ETFs provide a simpler and low-cost way to broaden investment horizons.
As we commemorate the 20th anniversary of the first ETF to be listed on ASX this year, ETFs have revolutionised the investing landscape by providing efficient and low-cost access to a broad range of asset classes and sectors.
It has been nearly 15 years since the cross-listing of our inaugural suite of iShares global equity ETFs on ASX. The move marked the start of a more simplified and transparent way for more Australian investors to access diversified global investment opportunities at a low cost. Back then, the Australian ETP sector was worth a mere $1.5 billion, with only 18 ETF products available in the market. [1]
Growth in the Australian ETP landscape improved the diversity and liquidity of ETFs, as well as the trading infrastructure in place locally. BlackRock converted 14 US-domiciled iShares ETFs to new Australian-domiciled ETFs in early 2018 to make it easier for Australian investors to invest offshore. The range included exposure to 100 large global transnational companies, in addition to other market exposure, such as to European, Japanese and emerging markets.
ETF growth can be attributed to the role they play in democratising access to nearly every investment strategy, asset class, market, sector and country-specific segment. ETFs may also be used as effective portfolio-construction tools for investors looking to diversify their portfolios and express certain market and investment views – and these benefits have underpinned their popularity.
The Australian ETP industry has experienced exponential growth, surpassing $100 billion in March this year, [2], and is expected to accelerate towards year end. There are now 252 products available in the Australian market, ranging from traditional vanilla long-only ETFs, active ETFs, exchange-traded commodities (i.e. oil or precious metals) to exchange-traded instruments (i.e. leveraged or inverse) at June 2021.
Within that, international equities make up over half of the fund flows – 58 per cent – as investors increasingly use them to access diversified global investment markets more efficiently in a single trade.
Geography and sector diversification
The restart of economic activity following the pandemic has varied extensively across the world. For example, Europe, Japan and China are indicating a faster-than-expected economic recovery on the back of pent-up business activity and consumer demand, while others, like the UK, are still navigating their way out.
It’s common for Australian investors to have a domestic bias towards Australian equities.

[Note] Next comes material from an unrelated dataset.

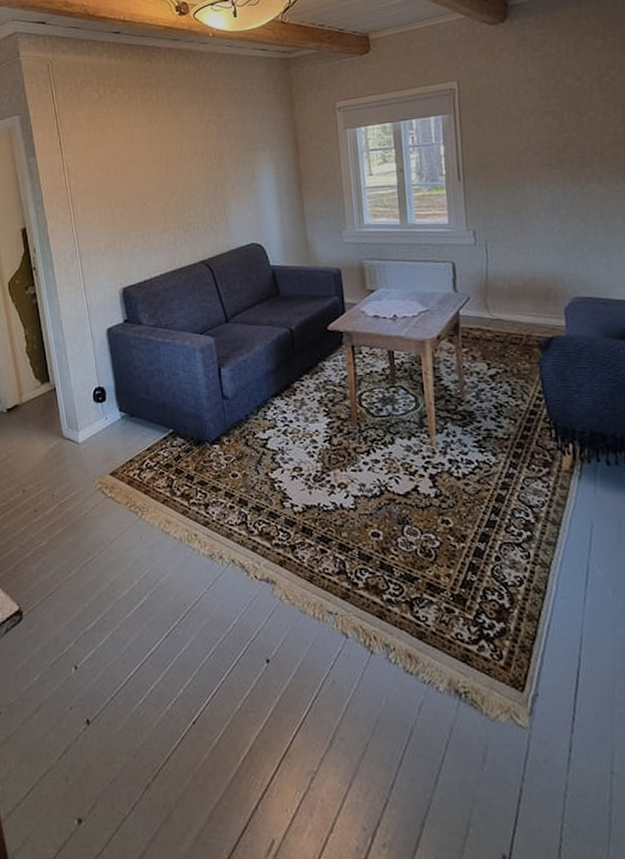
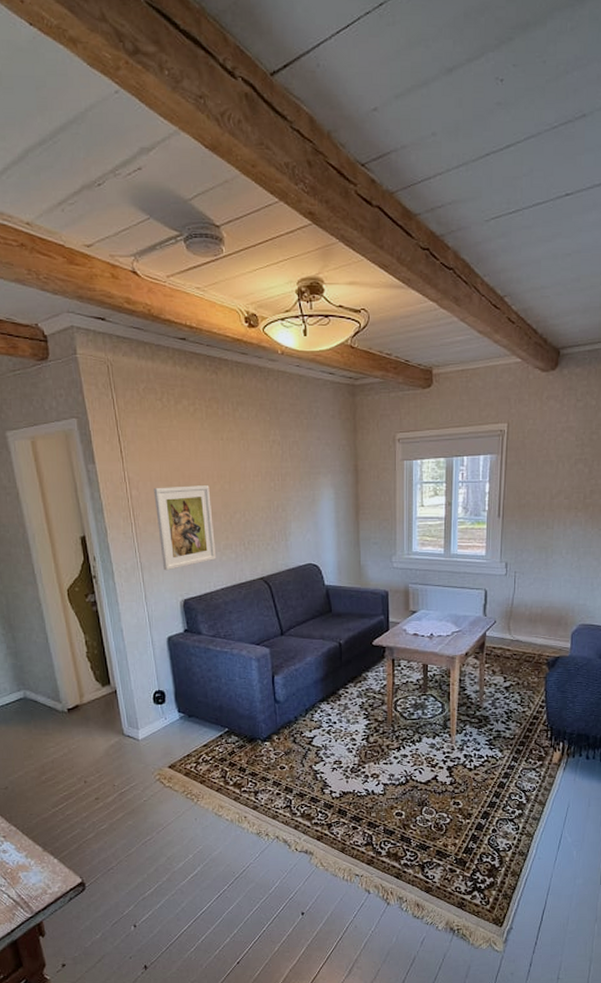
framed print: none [92,169,155,259] -> present [154,485,217,571]

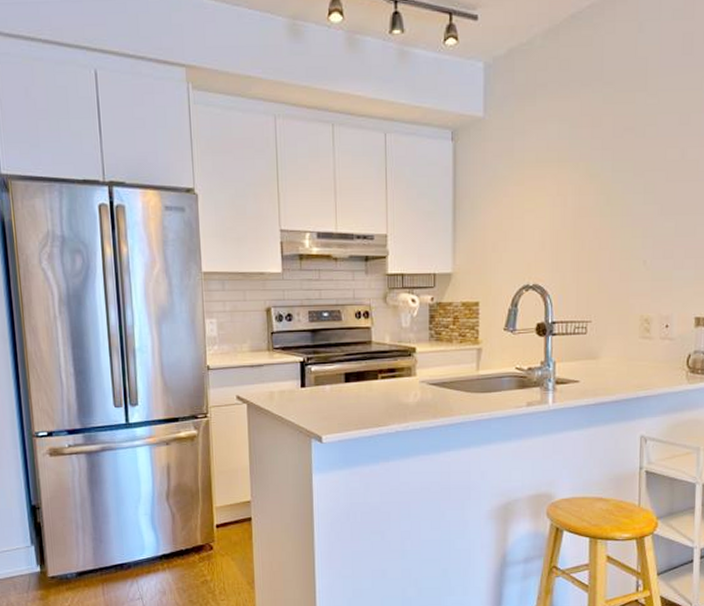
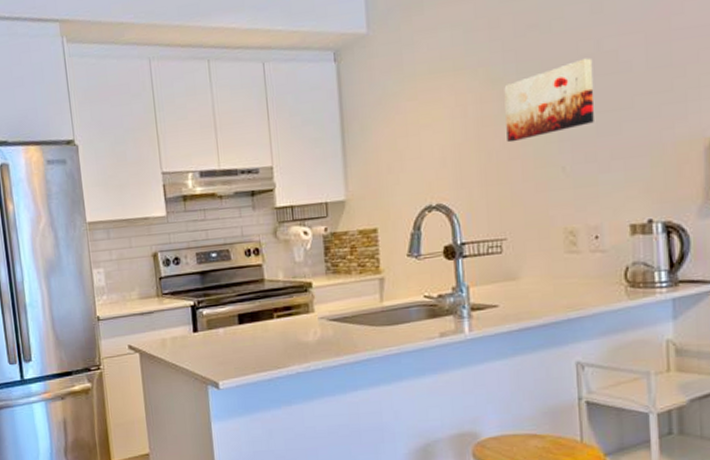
wall art: none [599,164,677,234] -> present [504,58,594,143]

However, it also means many investors are underweight global markets, which make up 98% world’s total share market.
Looking at the annualised returns of the S&P/ASX 200 compared to the MSCI ACWI Index [3] (which includes large- and mid-cap companies across 23 developed markets and 27 emerging markets) in the past five years, the MSCI ACWI Index has delivered an annualised return of 14.57 per cent versus 11.16 per cent by the S&P/ASX 200 (at June 30, 2021).
The Australian equity market is also dominated by names in the financial and materials sectors, so investor portfolios may be more susceptible to sector-specific performance outcomes. Furthermore, the technology and healthcare industries are at a relatively nascent stage in Australia compared to global markets, so if investors want specific exposures, there may be benefits in looking beyond our borders.
Holding a basket of well-diversified exposures across multiple countries and sectors can be a way to capture varying rates of growth within a portfolio, given the high level of concentration risk in Australian investments.
Sustainable investing is becoming mainstream
Our view is that climate risk is investment risk and we expect sustainability-integrated portfolios to outperform traditional market-cap weighted portfolios over the long term. ETFs provide a more transparent, affordable access point for those seeking exposures in emerging segments like sustainability. In fact, we believe indexing will do for sustainable investing what it did for investing in stocks and bonds.
Until recently, sustainable investment strategies were almost exclusively available through higher-fee active strategies or customised mandates. Sustainable indices give investors the choice to screen out certain sectors and industries, improve the ESG ratings of their portfolio or invest in specific types of investment outcomes.
ETFs have democratised investing by providing access to a variety of asset classes, sectors, and countries. While Australian investors may still have a home bias, it is important to also keep in mind the broader range of global investment opportunities that can be accessed on ASX.